VATICAN CITY (CNS) -- Pope John Paul II asked Christians to radically embrace the Gospel command to love one's enemy, saying forgiveness was the only way to peace between peoples and nations.
``In our times, forgiveness appears more and more as a necessary dimension for an authentic social renewal and for the strengthening of peace in the world,'' he said in his annual message for Lent.
The 1,600-word message, centering on the scriptural phrase, ``Love is not resentful,'' was presented at a Vatican press conference February 9.
The Pope said Lent, a traditional time of reconciling with God, should prompt believers to re-examine whether their lives conform to Christ's command to ``love your enemies (and) do good to those who hate you.''
``They are words that, if taken seriously, demand a radical conversion,'' he said.
In addition to asking forgiveness for wrongs committed, ``the Christian must make peace even when feeling as the victim of one who has unjustly offended and struck,'' he said.
He said only interior conversion and ``humble obedience to the command of Jesus'' could enable believers to resist ``the psychological mechanisms of self-pity and revenge.''
He particularly emphasized the importance of the sacrament of reconciliation, saying the experience of receiving God's forgiveness ``encourages us to live in love, considering the other not as enemy but as a brother.''
In addition to its spiritual fruits, forgiveness brings peace between peoples and opens individuals to the material needs of others, he said.

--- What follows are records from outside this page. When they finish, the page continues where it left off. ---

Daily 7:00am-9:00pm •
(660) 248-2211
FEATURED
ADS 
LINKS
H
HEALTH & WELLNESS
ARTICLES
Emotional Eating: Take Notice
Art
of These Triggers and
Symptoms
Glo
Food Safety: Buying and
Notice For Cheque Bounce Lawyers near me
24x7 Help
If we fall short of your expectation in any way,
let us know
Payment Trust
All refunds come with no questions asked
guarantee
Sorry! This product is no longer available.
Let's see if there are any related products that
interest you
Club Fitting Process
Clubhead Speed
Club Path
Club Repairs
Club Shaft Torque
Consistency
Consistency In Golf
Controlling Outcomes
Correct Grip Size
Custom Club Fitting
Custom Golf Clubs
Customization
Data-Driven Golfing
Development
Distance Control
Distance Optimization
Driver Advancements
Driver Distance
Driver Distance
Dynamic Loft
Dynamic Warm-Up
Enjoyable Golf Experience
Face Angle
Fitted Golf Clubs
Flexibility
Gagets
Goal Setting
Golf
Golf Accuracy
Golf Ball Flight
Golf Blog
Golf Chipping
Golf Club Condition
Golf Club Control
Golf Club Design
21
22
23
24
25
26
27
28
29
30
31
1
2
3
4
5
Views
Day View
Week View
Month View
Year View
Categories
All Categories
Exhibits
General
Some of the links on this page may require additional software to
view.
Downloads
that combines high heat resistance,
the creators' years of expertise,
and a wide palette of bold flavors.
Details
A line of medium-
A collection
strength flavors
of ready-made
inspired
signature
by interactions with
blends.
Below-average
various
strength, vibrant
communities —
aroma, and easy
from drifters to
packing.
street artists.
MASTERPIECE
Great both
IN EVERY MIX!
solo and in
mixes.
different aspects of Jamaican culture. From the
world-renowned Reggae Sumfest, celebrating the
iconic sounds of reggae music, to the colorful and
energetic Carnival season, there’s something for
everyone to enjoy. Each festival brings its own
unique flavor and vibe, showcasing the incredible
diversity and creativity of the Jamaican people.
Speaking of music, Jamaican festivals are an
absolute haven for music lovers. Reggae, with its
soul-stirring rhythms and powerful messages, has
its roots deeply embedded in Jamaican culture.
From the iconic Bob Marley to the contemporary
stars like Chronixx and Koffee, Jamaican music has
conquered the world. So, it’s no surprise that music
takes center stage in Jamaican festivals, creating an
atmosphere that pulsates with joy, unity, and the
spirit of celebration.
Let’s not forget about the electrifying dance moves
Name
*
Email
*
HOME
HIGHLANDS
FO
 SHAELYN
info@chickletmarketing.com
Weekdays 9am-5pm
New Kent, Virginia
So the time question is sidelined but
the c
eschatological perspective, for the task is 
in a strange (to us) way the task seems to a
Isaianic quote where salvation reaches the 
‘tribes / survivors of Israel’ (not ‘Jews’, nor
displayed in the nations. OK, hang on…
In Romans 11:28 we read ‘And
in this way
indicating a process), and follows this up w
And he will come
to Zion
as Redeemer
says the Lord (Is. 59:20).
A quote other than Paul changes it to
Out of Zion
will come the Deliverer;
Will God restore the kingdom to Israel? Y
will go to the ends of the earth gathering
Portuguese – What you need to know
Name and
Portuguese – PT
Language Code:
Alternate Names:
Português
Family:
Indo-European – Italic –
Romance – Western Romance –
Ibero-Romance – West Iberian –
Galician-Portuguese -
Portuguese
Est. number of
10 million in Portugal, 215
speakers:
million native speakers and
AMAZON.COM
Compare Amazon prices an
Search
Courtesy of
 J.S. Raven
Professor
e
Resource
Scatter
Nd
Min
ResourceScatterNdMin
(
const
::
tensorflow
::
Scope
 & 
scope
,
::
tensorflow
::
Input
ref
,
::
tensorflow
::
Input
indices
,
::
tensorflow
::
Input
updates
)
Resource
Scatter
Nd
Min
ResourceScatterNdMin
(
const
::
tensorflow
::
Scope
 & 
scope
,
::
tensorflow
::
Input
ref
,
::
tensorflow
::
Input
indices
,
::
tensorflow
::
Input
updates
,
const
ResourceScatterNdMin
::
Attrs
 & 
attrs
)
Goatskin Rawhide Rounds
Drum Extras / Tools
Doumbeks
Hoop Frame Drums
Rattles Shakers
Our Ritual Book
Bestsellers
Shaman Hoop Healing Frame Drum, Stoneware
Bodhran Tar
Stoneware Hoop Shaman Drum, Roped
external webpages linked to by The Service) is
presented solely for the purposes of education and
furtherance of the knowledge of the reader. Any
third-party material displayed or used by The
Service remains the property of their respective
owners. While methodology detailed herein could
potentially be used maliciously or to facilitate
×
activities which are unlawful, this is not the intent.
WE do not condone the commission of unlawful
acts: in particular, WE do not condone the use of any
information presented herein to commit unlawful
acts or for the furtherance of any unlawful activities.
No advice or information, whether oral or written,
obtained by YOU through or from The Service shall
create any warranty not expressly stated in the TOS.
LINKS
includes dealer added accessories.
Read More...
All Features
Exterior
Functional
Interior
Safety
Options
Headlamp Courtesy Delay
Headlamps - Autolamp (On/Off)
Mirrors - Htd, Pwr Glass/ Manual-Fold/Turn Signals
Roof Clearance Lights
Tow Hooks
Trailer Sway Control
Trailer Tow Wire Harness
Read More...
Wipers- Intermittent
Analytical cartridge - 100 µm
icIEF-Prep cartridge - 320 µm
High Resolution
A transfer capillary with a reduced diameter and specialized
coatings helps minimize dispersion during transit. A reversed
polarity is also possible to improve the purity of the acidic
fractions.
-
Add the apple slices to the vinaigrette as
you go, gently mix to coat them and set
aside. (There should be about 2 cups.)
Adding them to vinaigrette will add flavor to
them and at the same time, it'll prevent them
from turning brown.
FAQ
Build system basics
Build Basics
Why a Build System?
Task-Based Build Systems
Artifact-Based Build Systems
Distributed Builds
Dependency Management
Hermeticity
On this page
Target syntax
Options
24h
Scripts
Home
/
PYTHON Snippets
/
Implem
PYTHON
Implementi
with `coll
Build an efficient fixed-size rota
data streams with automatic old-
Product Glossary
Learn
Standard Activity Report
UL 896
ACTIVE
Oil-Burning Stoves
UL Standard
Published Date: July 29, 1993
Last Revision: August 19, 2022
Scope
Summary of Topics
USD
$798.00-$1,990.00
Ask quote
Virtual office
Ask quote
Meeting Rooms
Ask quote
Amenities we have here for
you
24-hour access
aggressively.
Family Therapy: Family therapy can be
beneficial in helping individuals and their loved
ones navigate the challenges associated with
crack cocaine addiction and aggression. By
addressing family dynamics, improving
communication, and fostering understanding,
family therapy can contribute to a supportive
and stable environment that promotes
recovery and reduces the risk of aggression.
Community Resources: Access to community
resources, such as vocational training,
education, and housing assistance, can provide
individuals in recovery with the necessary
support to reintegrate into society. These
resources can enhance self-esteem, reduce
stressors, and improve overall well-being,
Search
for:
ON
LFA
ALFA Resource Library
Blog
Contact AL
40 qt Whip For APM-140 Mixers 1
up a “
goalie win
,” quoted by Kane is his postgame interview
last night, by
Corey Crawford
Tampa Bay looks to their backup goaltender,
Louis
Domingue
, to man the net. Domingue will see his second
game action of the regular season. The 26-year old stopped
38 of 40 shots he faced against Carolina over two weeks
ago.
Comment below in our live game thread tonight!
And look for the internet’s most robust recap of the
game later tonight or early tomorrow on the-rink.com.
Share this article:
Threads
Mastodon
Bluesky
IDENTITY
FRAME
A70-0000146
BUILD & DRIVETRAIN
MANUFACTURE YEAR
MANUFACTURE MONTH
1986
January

Especially in places where conflict has left enduring animosity among peoples, accepting and offering forgiveness interrupts ``the spiral of hatred and revenge, and breaks the chains of evil which bind the hearts of rivals,'' he said.
``For nations in search of reconciliation and for those hoping for peaceful coexistence among individuals and peoples, there is no other way than forgiveness received and offered,'' he said.
He said spiritual reconciliation also predisposes individuals to see and respond to the material needs of others, because ``a heart reconciled with God and with neighbor is a generous heart.''
When done with a reconciled heart, the traditional Lenten practice of almsgiving ``assumes a deeper meaning, because it is not just giving something from the surplus to relieve one's conscience, but to truly take upon one's self the misery present in the world,'' he said.
At the press conference, Archbishop Paul Josef Cordes, president of the Vatican aid agency ``Cor Unum,'' unveiled a new papal charity project to assist AIDS orphans in Uganda over the next two years.
Funded by a gift to the Pope of about $500,000 from the northern Italian city of Milan, local Ugandan Catholic organizations hope to care for some 2,000 children who have lost one or both parents to AIDS in and around the capital, Kampala.
``Cor Unum'' officials also reported that the Pope gave about $4.9 million in charitable aid in 2000. Of that, more than $1 million was spent for 32 disaster relief projects, with the largest donation -- $140,000 -- going to help Mozambique's flood victims.
The Pope gave about $2 million each to the Populorum Progressio Foundation, instituted in 1992 to assist poor Latin American farming communities, and to the John Paul II Sahel Foundation, instituted in 1984 to combat desertification and boost clean water resources in nine African countries.
The Pope receives his charity funding from the annual Peter's Pence collection and donations from religious communities and private individuals.